#### [Set exercise]
Render the material below as a two-column CSV with the headers "instruction" and "edit_history", one row per entry. Put each text and its answer in a single quoted field with line breaks turned into spaces, and leave the pictures out.

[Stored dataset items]

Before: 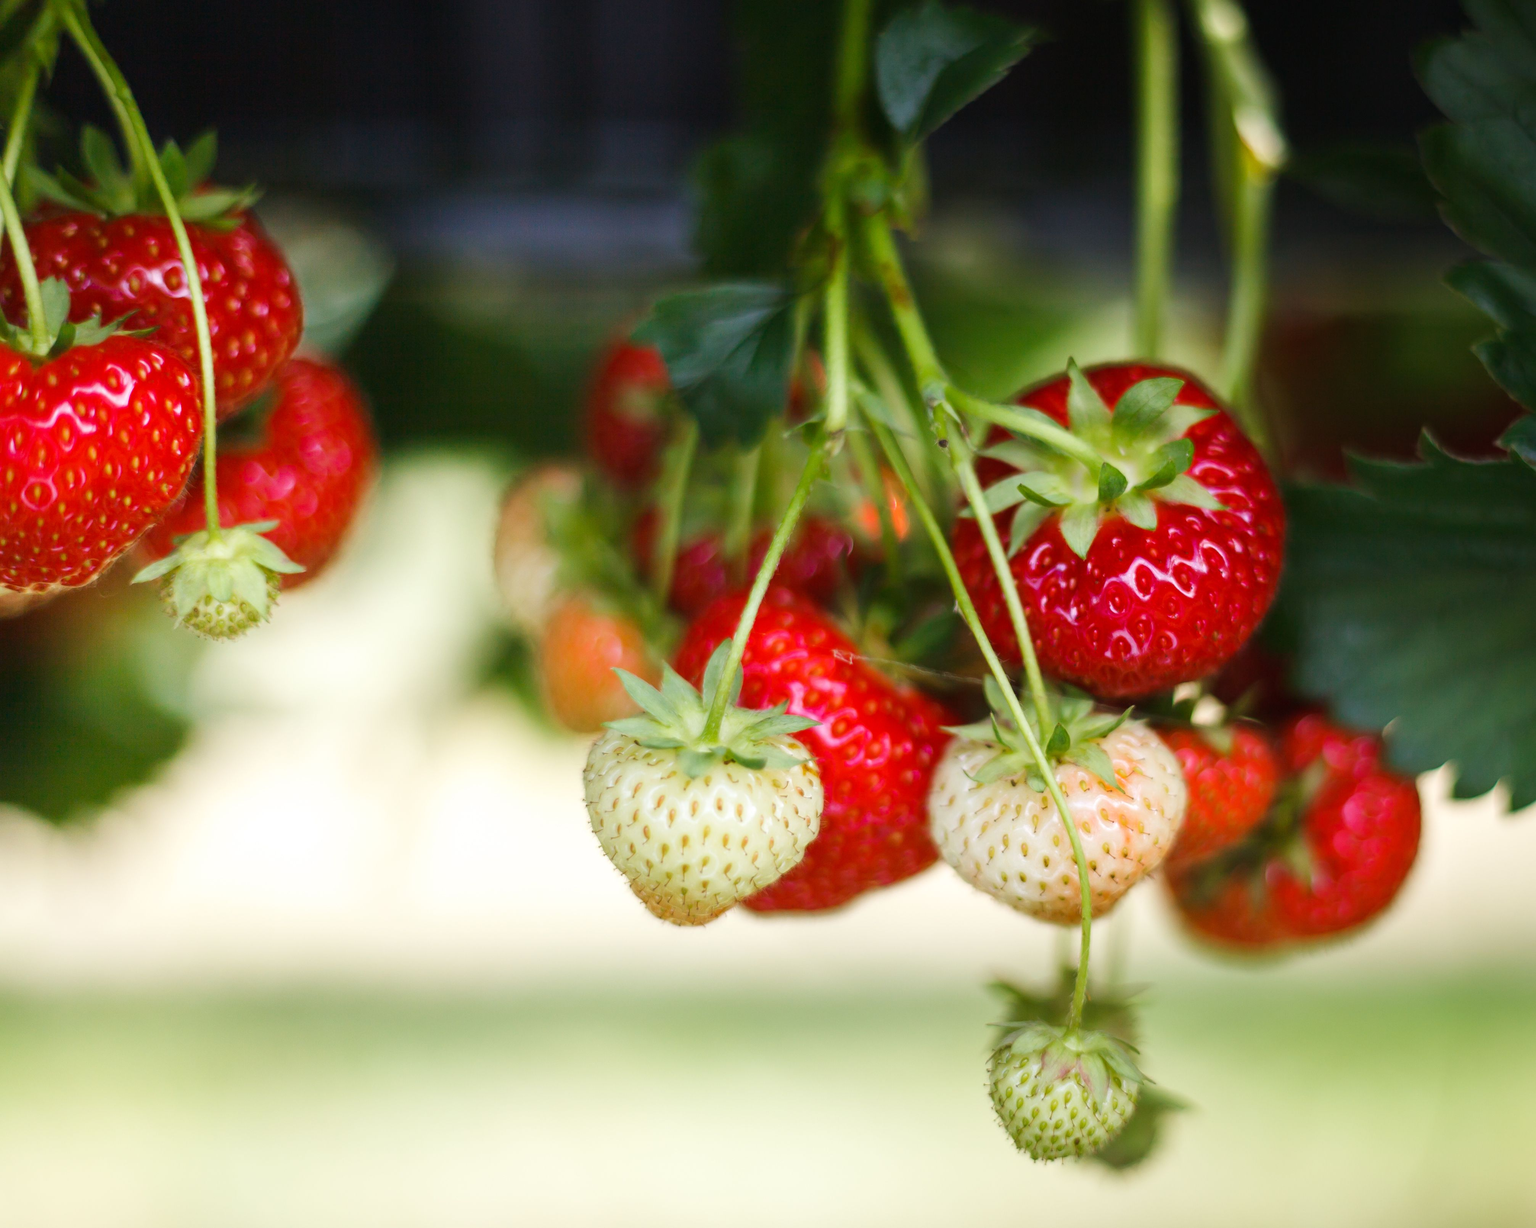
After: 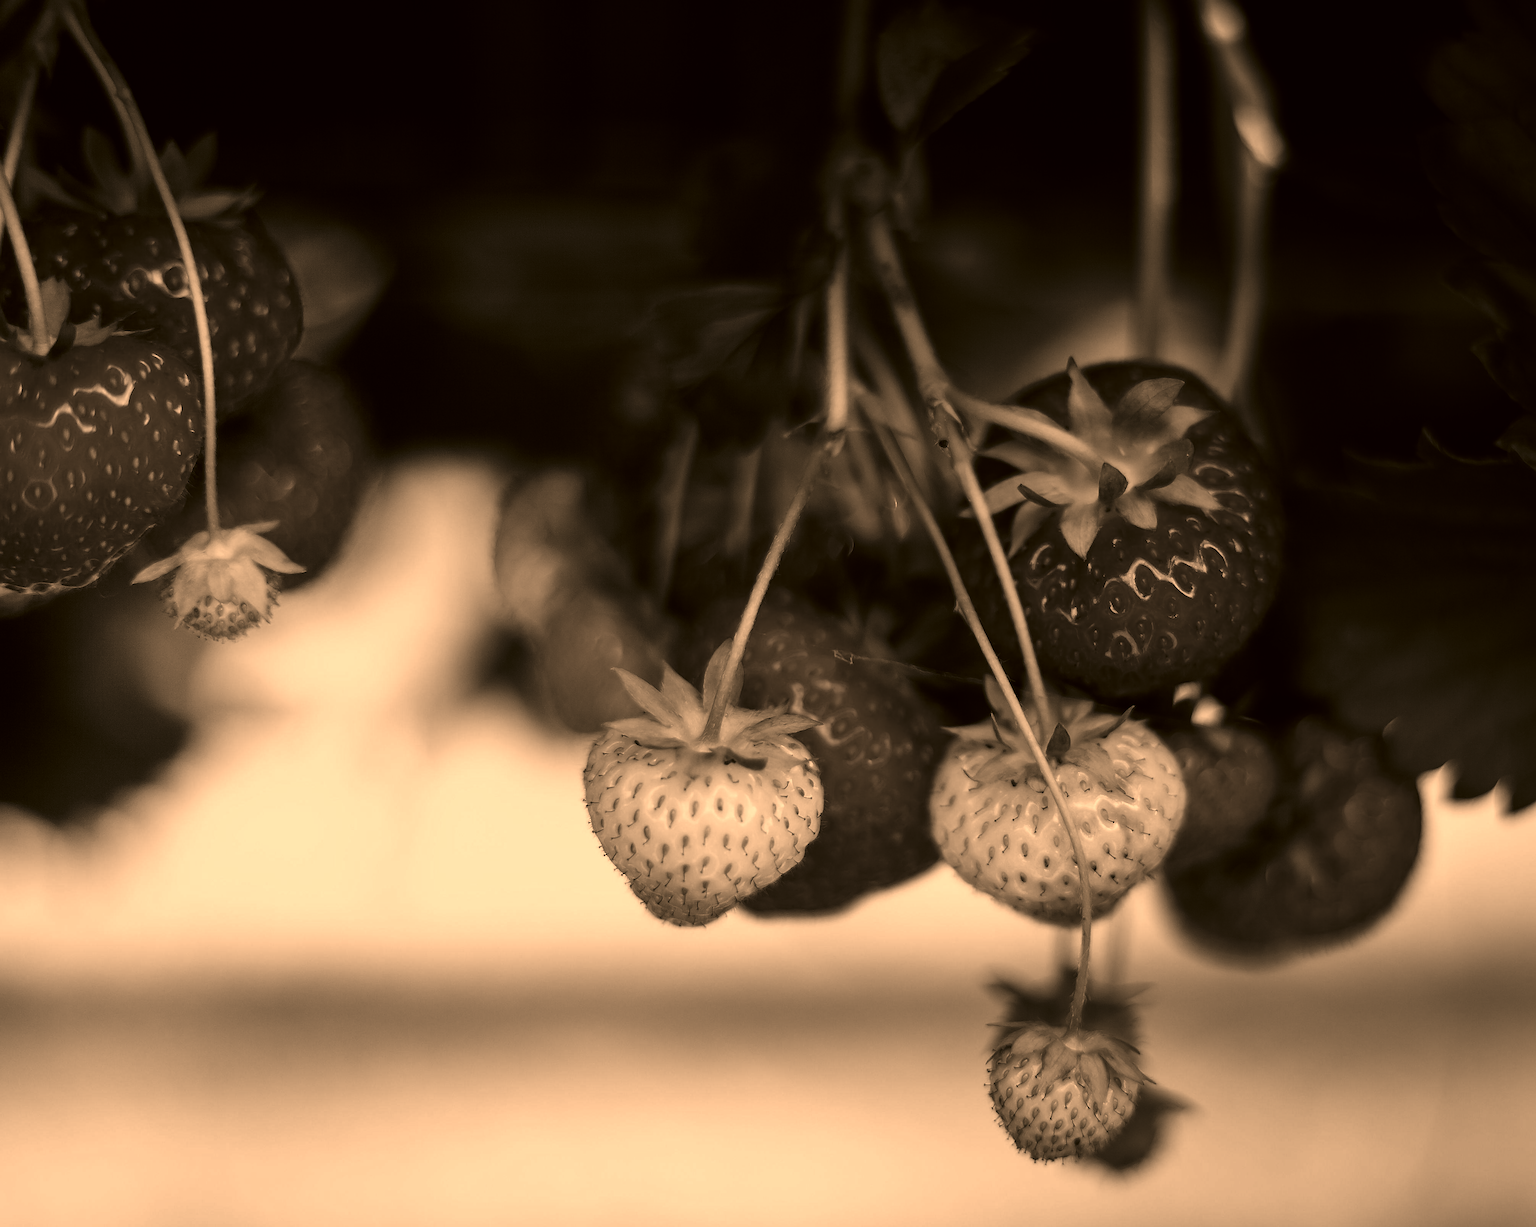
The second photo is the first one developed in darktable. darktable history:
color correction: highlights a* 18.21, highlights b* 35.66, shadows a* 1.22, shadows b* 6.29, saturation 1.05
sharpen: radius 1.41, amount 1.235, threshold 0.695
contrast brightness saturation: contrast -0.033, brightness -0.598, saturation -0.991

#### [Written solution]
instruction,edit_history
"Before: After: The second photo is the first one developed in darktable. darktable history:","color correction: highlights a* 18.21, highlights b* 35.66, shadows a* 1.22, shadows b* 6.29, saturation 1.05 sharpen: radius 1.41, amount 1.235, threshold 0.695 contrast brightness saturation: contrast -0.033, brightness -0.598, saturation -0.991"